--- DATA SUPPLIED Enclosed Below ---
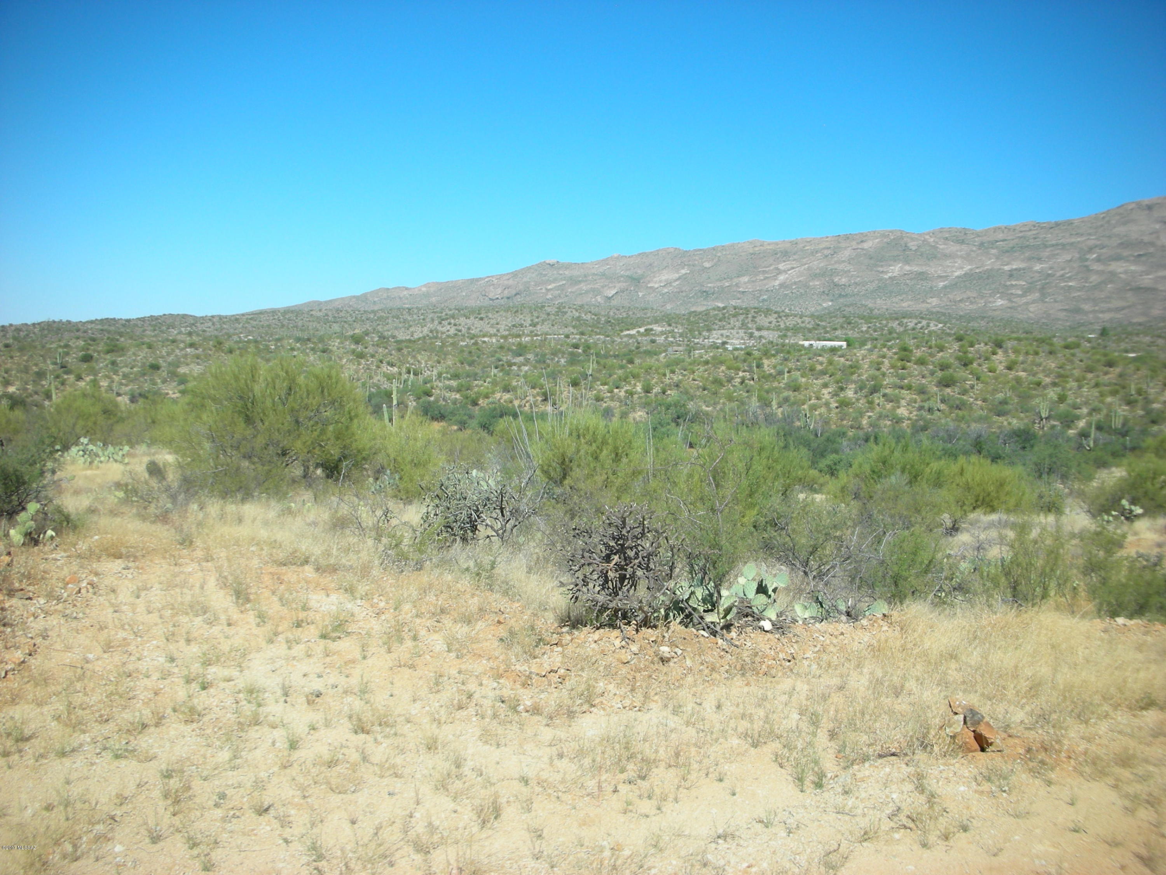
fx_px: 1179
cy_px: 438
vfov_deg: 40.7
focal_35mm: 35
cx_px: 583
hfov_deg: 52.6
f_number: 8.5
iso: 50
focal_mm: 5.8
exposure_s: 1/94
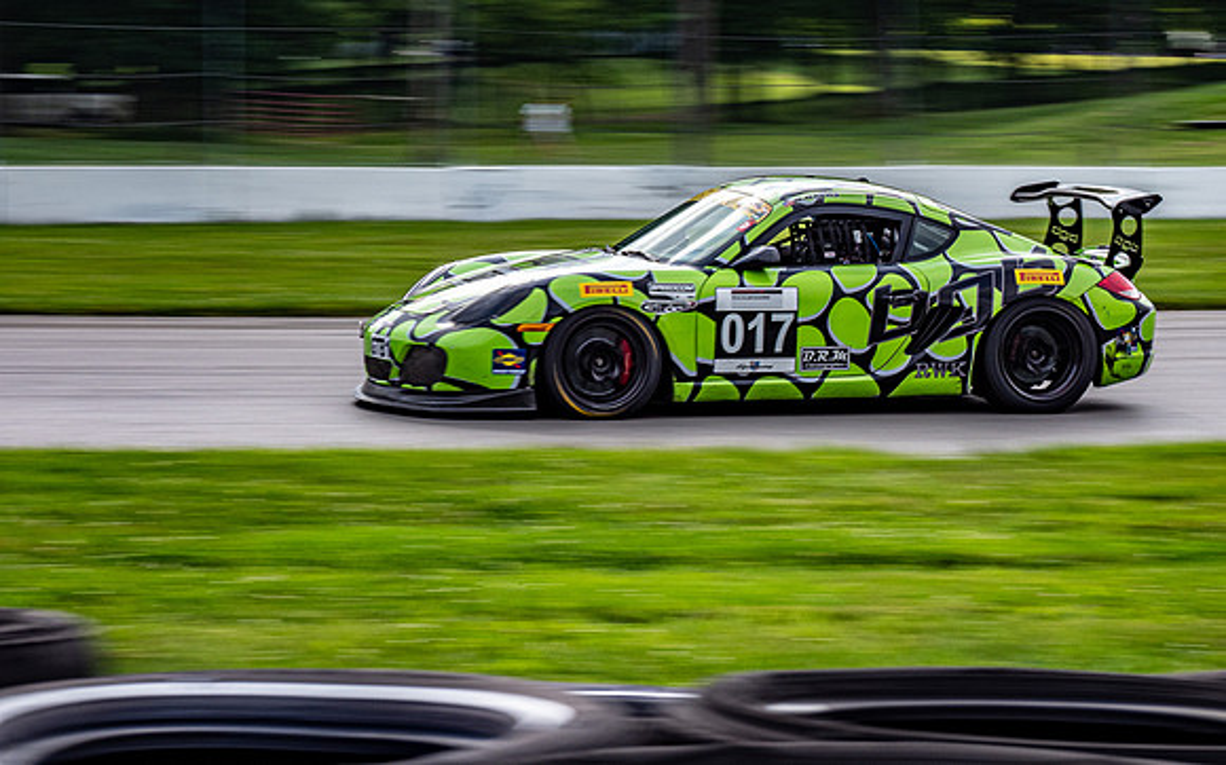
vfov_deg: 10.9
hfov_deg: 17.3
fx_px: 4021
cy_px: 244
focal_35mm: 120
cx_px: 696
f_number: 13
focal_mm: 50
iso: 200
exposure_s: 1/125
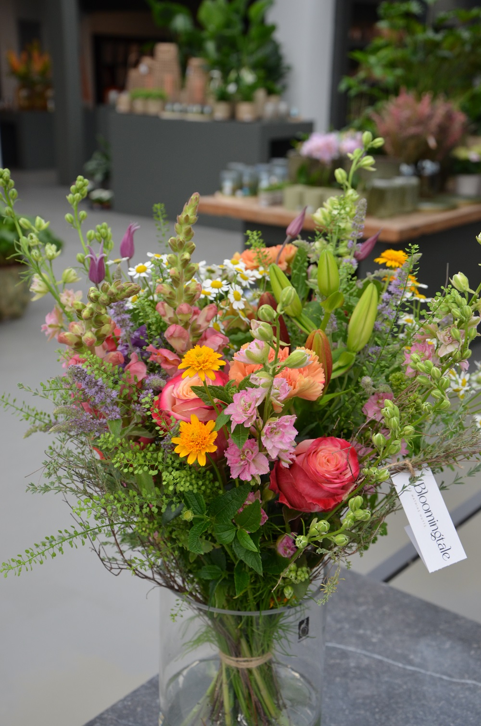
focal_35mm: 48
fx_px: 966
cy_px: 363
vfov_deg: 41.2
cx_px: 240
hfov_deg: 28.0
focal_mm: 32
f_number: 5.6
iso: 400
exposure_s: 1/100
--- End of Enclosed DATA SUPPLIED ---
■ **INSTRUCTIONS TO FOLLOW**
What is needed is an exact copy of the lines from the line with "exposure_s: 1/94" to the end of the data above, both included, without any pictures.

■ **OUTPUT BELOW**
exposure_s: 1/94
vfov_deg: 10.9
hfov_deg: 17.3
fx_px: 4021
cy_px: 244
focal_35mm: 120
cx_px: 696
f_number: 13
focal_mm: 50
iso: 200
exposure_s: 1/125
focal_35mm: 48
fx_px: 966
cy_px: 363
vfov_deg: 41.2
cx_px: 240
hfov_deg: 28.0
focal_mm: 32
f_number: 5.6
iso: 400
exposure_s: 1/100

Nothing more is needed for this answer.